The investment manager reported net inflows of £7.8bn in the last financial year, up from net outflows of £1.9bn the prior year, which the company pinned on “challenging market conditions” at the time.
The jump marked a near £10bn year-on-year improvement.
Profit before tax remained broadly unchanged at £838m, after higher fee-based earnings in Asset Management offset lower performance fees and lower investment income.
Assets under management and administration jumped to £375.9bn from £345.9bn, a “touch ahead” of analyst expectations.
The group also set up a long-term partnership with Japanese financial services group Dai-ichi Life, who will take a 15 per cent stake in the business and see M&G become their preferred asset manager partner in Europe.
The partnership generated £0.4bn of net inflows, and is expected to generate £4.4bn of new business flows in the next five years.
The board proposed a final dividend of 20.5p per share, a slight increase from the prior year’s 20.1p.
Shares dipped 1.1 per cent in early morning trading to 297.1p.
Asset management and Life
Growth was primarily bolstered by the FTSE 100 group’s asset management arm, which attracted £7.0bn of external net inflows, off the back of rising demand for high-value public equities and private market allocations.
Its private market channel reported £3.9bn of inflows, of which £2.9bn came from private creidit, while public markets generated £3.1bn.
The arm also boosted its international presence, with 58 per cent of its AUMA having an overseas leaning, totalling £107bn.
The company’s traditional Life business also bounced back from its 2024 performance , delivering £0.8bn net inflows, following growth in the bulk purchase annuity (BPA) market, while also completing 11 BPA transactions, which added £1.5bn of new business volumes.
Its flagship Pru Fund also returned to consistent net inflows in the second half of the year, delivering £406m after earlier outflows of £585m.
Competition clouds and no share buyback
While analysts noted performance of the asset management business in particular should “cause some positive ripples” not only for the general view of the group but also the wider sector, concerns are ongoing.

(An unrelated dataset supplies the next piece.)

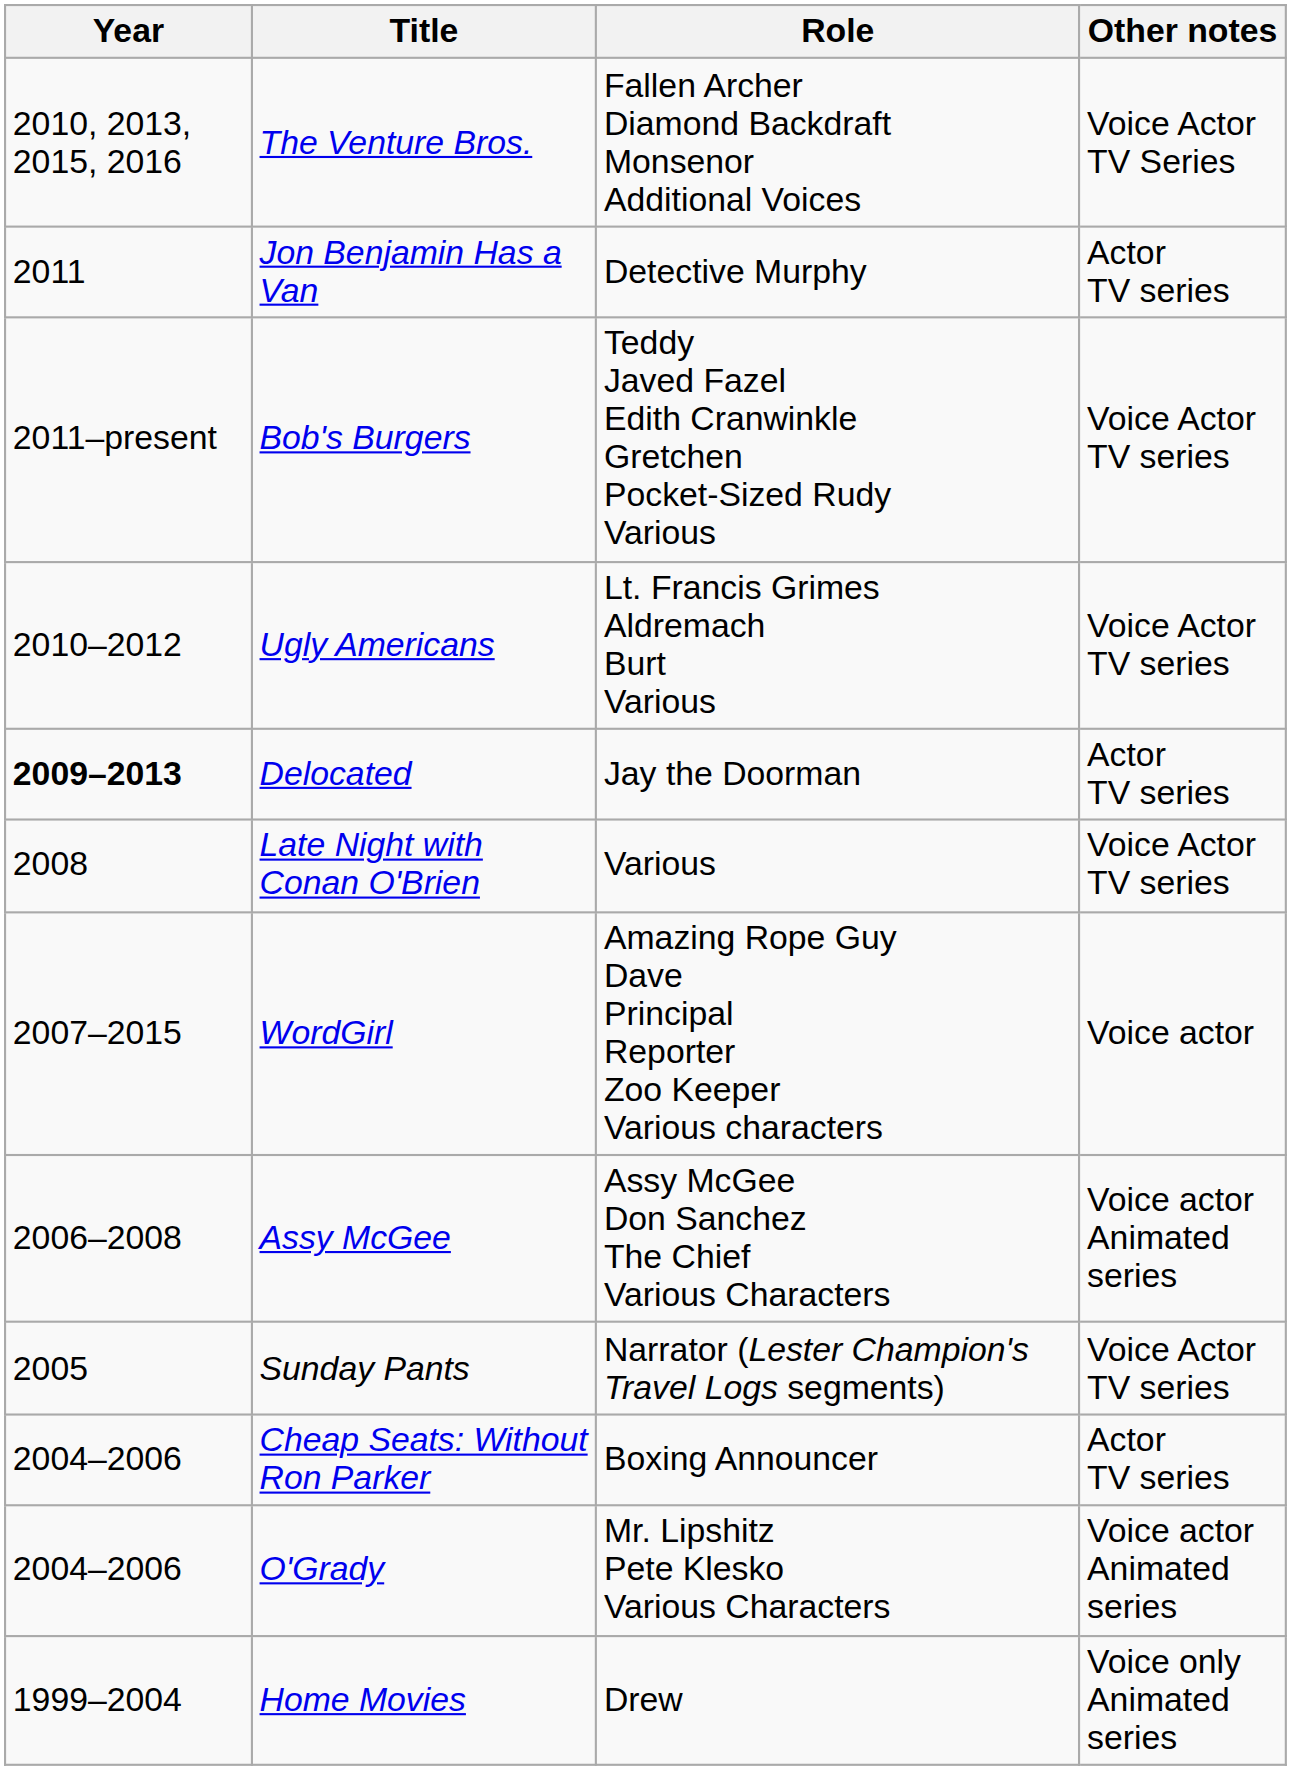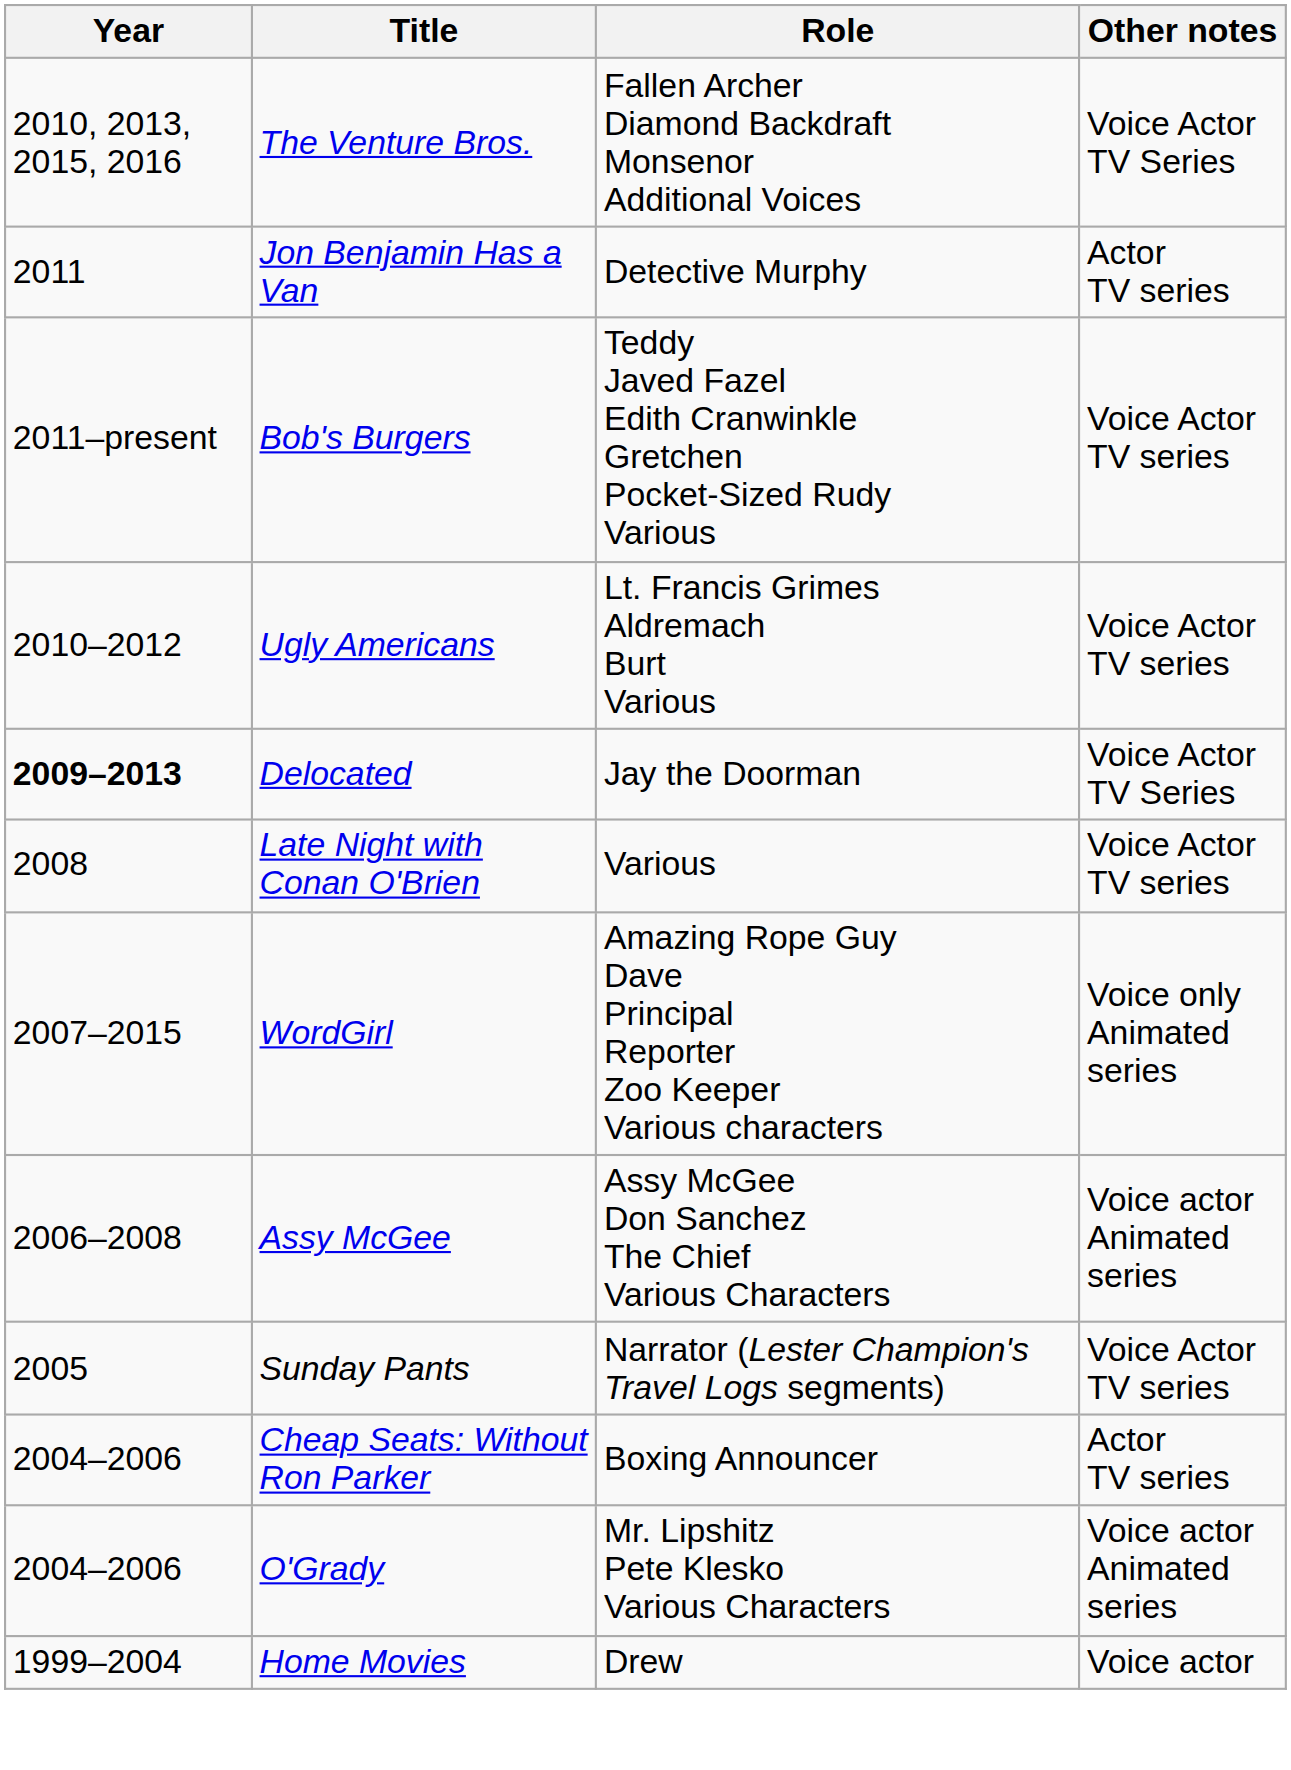Delocated | Other notes: Actor TV series -> Voice Actor TV Series
WordGirl | Other notes: Voice actor -> Voice only Animated series
Home Movies | Other notes: Voice only Animated series -> Voice actor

Richard Hunter, head of markets at Interactive Investor, said: “There is of course a wider cloud which has hung over the group, relating to concerns over the ferocity of competition at the retail level, with the possibility that stubbornly high interest rates could entice savers to switch back to bank deposits.

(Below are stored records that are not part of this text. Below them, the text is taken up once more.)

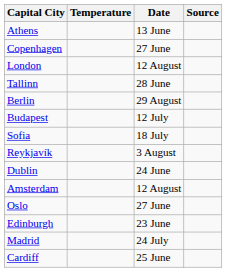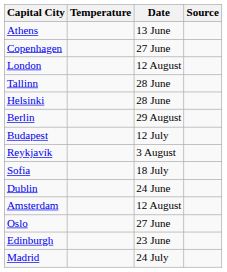+ row: Helsinki | 28 June
rows swapped: Reykjavík <-> Sofia
- row: Cardiff | 25 June
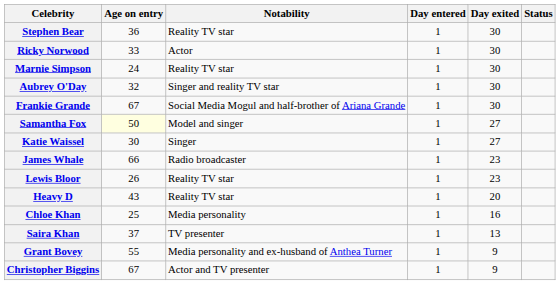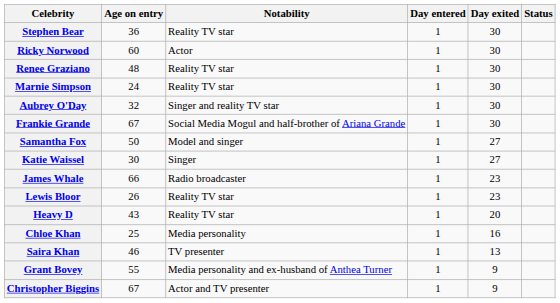Ricky Norwood | Age on entry: 33 -> 60
+ row: Renee Graziano | 48 | Reality TV star | 1 | 30
Samantha Fox | Age on entry: lightyellow background -> no background
Saira Khan | Age on entry: 37 -> 46
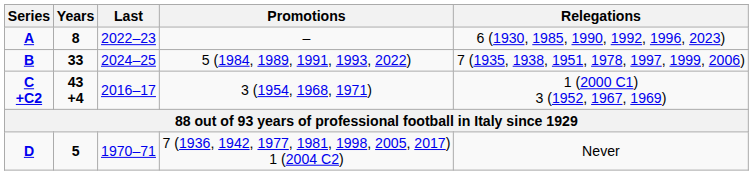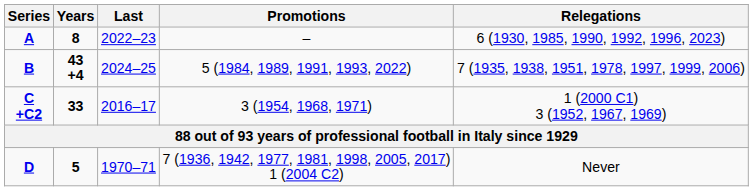B | Years: 33 -> 43 +4
C +C2 | Years: 43 +4 -> 33
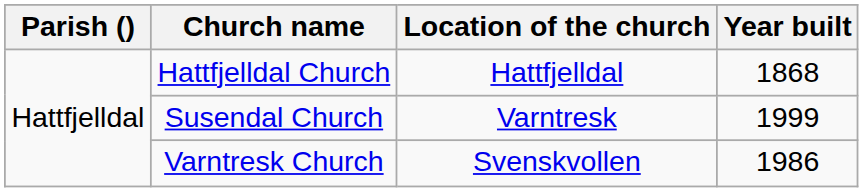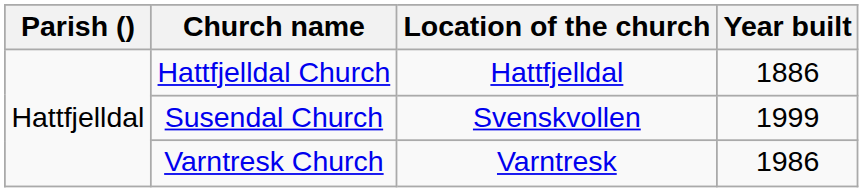Hattfjelldal Church | Year built: 1868 -> 1886
Susendal Church | Location of the church: Varntresk -> Svenskvollen
Varntresk Church | Location of the church: Svenskvollen -> Varntresk
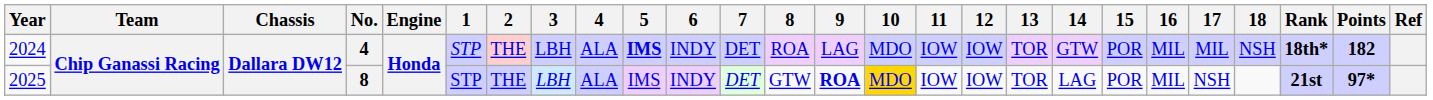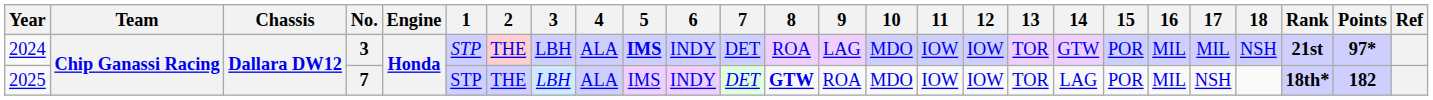2024 | No.: 4 -> 3
2024 | Rank: 18th* -> 21st
2024 | Points: 182 -> 97*
2025 | No.: 8 -> 7
2025 | 8: normal -> bold
2025 | 9: bold -> normal
2025 | 10: gold background -> no background
2025 | Rank: 21st -> 18th*
2025 | Points: 97* -> 182
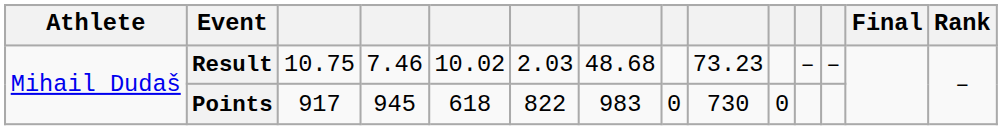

“Wider consumer spending pressure could see savings sacrificed temporarily as increasing energy and mortgage payments bite.”
Abid Hussian, analyst at Panmure Liberum, also questioned why the group “cannot fund further growth or introduce a share buyback”.
But, Hunter noted the “appealing combination” of ongoing focus on costs, coupled with larger exposure to overseas markets via the Dai-ichi partnership, “should be enough to maintain the market consensus as a buy, albeit a cautious one”.